*** Opening Extracted text ***
What is not true is what Andres Vazquez de Prada, one of the official Opus Dei biographers of Jose Maria Escriva, narrates about Tia Carmen in his book, when he describes how the Father's siblings went to live in Rome: "Santiago had been working in the legal profession for some time. Nor did Carmen change her occupation. She was available to help at times in matters that were not especially pleasant. When bank negotiations had to be undertaken, the Founder's sister got up her courage; she put on her finest apparel and went to get loans. The truth is that without much collateral, they greeted her with courtesy to be sure, with a 'Come in, countess.' And she overcame the obstacles." [11] If Tia Carmen were alive, she would say to Andres Vazquez de Prada with all the frankness that characterized her, that he was inventing a fairy tale, and would laugh in his face. That description is false, first, because neither Carmen nor Santiago were involved in financial affairs of the Work. Second, because Carmen did not speak Italian nor did she know any banker. Third, because although I truly loved her, I cannot say she "looked like a countess."
What Carmen did do was to embroider blouses for some of us. She embroidered very well and she enjoyed it. Like any woman her age, she also liked to chat and not be left alone. She very much liked plants and had a green thumb. I would joke with her saying that she could get a flower from a dry stick, because sometimes walking along the street, she would cut a twig that protruded from a grill, plant it in her house, and get flourishing growth.
More than once some of us would go with Tia Carmen to have an iced coffee. She loved to invite us or accede to our request that she invite us to a coffee shop.
She didn't like changes. She hated to see new faces.
In 1956, when I told her that the Father had said I was going to Venezuela, she came to lunch, and gripping my arm, said to me in a low voice: "But where is my brother's head? Now that you manage everything that has to do with the press and all is going so well, he sends you to Venezuela. He's crazy!" "Don't say that, Tia Carmen," I pleaded. "It's hard for me to go, but the Father has his reasons."
She would shake her head without being convinced.
When a numerary from the Women's Branch central advisory would leave for another country, it was the custom to have her picture taken to be left at the house.
*** Closing Extracted text ***
*** Opening Excerpted data ***
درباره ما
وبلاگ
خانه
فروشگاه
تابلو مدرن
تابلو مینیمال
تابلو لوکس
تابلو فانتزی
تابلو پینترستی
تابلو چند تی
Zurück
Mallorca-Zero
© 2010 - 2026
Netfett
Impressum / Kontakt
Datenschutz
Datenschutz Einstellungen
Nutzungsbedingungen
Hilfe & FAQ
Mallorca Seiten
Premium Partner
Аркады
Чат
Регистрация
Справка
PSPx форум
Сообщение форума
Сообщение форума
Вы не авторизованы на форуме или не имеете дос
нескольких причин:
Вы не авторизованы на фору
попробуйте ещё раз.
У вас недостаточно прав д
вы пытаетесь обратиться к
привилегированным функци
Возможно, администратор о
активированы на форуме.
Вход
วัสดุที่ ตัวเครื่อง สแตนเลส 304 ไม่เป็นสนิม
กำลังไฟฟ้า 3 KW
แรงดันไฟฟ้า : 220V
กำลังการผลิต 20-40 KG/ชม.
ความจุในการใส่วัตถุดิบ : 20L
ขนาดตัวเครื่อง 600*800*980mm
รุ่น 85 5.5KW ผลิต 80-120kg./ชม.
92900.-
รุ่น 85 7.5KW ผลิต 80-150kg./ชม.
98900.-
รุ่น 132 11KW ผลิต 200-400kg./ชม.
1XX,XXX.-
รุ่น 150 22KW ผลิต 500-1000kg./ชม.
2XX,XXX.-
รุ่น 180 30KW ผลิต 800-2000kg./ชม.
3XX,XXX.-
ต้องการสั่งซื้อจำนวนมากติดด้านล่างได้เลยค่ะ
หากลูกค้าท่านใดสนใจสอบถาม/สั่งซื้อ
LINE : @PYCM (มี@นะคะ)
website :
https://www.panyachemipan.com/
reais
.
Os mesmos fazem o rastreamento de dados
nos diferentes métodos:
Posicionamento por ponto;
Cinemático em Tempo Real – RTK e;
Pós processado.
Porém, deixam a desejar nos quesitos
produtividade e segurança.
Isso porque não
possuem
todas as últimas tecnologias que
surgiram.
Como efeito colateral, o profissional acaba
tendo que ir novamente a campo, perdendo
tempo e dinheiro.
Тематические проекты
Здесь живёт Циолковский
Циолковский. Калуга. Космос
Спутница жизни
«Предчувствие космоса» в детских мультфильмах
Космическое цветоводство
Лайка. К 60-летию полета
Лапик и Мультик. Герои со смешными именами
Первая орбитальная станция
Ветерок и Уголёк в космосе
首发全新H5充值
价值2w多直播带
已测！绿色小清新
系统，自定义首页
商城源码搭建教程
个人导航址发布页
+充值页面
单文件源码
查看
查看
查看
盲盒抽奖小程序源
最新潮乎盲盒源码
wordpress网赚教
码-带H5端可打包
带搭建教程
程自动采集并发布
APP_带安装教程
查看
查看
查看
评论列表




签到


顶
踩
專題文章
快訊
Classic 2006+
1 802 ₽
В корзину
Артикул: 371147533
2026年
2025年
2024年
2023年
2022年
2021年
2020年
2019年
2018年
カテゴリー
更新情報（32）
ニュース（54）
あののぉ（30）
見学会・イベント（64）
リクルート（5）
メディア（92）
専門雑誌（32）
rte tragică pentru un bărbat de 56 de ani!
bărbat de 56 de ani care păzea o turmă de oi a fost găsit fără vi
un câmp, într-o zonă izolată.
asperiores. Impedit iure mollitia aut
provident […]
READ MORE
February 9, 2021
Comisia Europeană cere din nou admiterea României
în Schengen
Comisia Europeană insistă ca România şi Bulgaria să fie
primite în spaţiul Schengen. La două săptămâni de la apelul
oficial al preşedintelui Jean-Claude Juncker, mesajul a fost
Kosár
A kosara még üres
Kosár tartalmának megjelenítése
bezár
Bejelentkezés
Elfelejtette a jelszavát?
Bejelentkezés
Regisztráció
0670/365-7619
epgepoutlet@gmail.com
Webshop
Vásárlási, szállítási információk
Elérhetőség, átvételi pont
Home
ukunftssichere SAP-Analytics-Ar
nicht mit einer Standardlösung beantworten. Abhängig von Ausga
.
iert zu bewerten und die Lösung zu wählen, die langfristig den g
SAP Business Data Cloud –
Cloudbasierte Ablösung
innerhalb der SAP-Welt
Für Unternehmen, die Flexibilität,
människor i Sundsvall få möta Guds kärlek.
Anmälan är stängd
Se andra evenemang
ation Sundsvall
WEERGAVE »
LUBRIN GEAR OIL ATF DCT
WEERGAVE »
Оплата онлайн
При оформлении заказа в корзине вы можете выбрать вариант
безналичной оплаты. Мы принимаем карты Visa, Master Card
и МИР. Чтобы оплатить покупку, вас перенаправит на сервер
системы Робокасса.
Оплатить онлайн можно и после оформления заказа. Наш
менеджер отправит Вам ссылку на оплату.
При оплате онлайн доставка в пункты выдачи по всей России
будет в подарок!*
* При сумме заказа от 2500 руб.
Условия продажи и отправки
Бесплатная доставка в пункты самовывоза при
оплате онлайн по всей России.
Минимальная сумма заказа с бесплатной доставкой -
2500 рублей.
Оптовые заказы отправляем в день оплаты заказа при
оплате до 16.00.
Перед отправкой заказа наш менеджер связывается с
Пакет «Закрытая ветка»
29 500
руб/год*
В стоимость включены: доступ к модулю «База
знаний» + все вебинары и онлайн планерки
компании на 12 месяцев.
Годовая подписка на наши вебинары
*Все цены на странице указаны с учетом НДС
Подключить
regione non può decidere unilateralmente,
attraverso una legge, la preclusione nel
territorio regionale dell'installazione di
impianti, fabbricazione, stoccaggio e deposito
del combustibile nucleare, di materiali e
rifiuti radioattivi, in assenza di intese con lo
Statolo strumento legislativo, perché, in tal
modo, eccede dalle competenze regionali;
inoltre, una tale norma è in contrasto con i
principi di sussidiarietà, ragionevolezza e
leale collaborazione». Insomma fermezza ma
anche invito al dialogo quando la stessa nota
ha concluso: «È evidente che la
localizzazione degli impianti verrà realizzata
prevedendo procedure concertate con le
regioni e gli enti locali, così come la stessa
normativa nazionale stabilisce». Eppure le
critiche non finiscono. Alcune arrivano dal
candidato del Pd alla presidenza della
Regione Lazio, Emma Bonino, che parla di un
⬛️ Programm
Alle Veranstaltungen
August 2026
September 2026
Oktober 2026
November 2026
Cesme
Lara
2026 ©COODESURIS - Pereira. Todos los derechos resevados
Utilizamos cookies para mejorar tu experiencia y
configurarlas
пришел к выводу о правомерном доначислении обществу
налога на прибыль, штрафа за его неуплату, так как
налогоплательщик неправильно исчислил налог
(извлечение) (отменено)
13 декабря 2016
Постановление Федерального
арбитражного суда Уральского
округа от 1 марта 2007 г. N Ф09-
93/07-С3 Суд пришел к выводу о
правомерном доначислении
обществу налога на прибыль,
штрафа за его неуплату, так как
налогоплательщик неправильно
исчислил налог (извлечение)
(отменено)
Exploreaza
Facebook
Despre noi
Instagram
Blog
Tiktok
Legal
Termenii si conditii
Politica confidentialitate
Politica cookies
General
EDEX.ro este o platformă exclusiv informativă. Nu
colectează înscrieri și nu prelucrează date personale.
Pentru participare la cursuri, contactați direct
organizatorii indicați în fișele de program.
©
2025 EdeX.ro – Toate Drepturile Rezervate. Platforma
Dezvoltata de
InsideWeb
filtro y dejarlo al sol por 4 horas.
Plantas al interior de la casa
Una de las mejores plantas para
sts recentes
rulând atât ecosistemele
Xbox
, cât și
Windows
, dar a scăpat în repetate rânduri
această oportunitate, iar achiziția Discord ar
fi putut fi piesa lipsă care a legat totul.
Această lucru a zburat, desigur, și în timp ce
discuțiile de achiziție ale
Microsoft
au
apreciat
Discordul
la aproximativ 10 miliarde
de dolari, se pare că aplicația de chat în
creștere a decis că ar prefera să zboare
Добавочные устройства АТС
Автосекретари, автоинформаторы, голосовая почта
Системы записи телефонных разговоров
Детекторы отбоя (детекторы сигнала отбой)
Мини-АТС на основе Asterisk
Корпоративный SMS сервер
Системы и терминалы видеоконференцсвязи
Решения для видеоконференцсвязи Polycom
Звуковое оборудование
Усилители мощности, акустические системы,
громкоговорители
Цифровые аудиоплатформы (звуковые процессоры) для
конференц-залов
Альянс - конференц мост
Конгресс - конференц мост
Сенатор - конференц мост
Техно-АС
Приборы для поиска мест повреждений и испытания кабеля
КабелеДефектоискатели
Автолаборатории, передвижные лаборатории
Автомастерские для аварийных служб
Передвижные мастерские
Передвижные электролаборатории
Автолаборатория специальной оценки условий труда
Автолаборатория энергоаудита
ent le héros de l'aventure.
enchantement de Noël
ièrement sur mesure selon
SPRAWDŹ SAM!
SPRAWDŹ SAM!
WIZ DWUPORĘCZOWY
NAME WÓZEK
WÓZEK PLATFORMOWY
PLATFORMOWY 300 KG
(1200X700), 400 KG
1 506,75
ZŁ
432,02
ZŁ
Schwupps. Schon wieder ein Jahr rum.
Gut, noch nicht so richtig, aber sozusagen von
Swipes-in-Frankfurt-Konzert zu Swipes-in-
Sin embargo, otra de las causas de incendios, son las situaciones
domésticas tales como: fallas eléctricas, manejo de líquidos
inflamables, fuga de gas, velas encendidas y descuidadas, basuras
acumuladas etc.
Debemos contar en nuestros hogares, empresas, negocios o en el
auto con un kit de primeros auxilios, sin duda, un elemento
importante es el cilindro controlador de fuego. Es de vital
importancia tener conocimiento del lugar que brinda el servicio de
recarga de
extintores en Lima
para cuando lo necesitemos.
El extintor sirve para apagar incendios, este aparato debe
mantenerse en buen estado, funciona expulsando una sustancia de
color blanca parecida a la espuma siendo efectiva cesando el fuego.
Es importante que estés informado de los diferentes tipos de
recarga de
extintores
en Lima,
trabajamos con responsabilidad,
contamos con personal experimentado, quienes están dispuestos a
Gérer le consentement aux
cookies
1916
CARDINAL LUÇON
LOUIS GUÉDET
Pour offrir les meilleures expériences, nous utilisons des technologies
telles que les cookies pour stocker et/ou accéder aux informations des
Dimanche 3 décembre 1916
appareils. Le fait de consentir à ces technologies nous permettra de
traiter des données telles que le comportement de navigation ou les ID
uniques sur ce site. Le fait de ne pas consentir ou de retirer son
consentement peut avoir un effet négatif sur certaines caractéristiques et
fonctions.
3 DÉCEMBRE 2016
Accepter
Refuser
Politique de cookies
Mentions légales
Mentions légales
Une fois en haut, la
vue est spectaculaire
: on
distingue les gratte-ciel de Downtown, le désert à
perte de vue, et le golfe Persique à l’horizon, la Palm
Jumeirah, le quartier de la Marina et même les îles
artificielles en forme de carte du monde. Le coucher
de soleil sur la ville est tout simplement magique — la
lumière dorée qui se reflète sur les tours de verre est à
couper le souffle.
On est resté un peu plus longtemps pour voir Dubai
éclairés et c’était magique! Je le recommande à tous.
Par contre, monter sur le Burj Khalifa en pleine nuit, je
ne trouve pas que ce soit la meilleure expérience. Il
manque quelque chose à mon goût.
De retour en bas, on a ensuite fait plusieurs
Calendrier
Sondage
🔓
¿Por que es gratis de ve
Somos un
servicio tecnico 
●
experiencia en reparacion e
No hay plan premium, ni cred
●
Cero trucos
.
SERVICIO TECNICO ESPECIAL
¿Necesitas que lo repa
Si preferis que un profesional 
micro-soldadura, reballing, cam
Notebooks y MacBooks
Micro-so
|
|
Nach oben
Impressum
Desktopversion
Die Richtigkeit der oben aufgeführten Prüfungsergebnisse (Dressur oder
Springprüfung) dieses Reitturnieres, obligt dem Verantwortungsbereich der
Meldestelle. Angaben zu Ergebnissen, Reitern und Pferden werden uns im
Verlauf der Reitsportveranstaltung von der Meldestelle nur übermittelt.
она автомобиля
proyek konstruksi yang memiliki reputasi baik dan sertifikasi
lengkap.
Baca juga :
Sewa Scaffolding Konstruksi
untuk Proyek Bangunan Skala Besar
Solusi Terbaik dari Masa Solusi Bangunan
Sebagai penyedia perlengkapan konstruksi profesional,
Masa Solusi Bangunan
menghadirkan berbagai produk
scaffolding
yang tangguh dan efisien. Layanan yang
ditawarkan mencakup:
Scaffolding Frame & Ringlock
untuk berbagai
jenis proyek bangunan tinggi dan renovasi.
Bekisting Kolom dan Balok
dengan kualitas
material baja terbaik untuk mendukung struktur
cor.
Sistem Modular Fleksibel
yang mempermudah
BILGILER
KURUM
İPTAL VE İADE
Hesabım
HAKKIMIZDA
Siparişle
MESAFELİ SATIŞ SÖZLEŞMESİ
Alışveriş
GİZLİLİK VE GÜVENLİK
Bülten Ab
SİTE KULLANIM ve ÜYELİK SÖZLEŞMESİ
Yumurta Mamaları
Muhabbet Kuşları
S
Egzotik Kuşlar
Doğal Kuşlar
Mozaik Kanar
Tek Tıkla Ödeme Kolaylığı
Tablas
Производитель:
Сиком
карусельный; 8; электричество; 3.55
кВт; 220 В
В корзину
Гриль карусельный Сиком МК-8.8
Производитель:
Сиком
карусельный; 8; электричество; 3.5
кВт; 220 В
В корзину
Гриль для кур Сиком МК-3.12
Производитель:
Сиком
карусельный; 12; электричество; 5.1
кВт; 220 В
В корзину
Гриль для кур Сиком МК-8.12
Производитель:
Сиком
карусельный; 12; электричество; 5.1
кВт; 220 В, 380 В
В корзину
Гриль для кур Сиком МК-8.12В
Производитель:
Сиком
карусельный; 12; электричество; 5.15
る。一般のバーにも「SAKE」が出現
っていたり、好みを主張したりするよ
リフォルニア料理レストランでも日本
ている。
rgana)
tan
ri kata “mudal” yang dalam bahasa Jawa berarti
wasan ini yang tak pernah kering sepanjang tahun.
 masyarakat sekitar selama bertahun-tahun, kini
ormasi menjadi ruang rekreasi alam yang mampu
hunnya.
*** Closing Excerpted data ***
● What to work on
A: In the passage about Tia Carmen, in what year was the narrator told of being sent to Venezuela?
B: Resume the passage about Tia Carmen, starting right after its last sentence.
The records have no connection to the passage about Tia Carmen.

● Expected results
A: 1956

B:
Since I disliked going to the photographer, I asked Tia Carmen to accompany me. She agreed. As we talked along by the Tritone she asked me what I wanted her to give me as a souvenir. "Two things," I said. "First the rosary you use every day, second, that you have a picture taken too, and give it to me."
She looked at me with a very peculiar smile and said: "All right. But it will have to be taken now, just the way I am, because I'm not coming another day."
At the house, I had been given the address of a photographer in that very street, but when I arrived it seemed to me that it was not the sort of place to bring Tia Carmen, so I decided on the spot to go to Luxardo nearby, a very good photographer, who took good pictures of both of us. One of my pictures stayed in Rome, and they told me to take two copies to Venezuela. Oddly, these pictures of Tia Carmen are those that remained officially in Opus Dei for posterity, since she died the following year, on June 20,1957, and I am speaking of an episode at the end of September 1956.
She forgot to give me the rosary, but assured me that she would send it before I left Rome. She did. It was a very pretty rosary with silver filigree. For the sake of clarification, I should mention that the only gifts a member of Opus Dei can keep forever, for which no superior can ever ask, are those given by the Father or by Tia Carmen. However, Mercedes Morado, in a fit of rage, took it from me in May 1966, and never returned it.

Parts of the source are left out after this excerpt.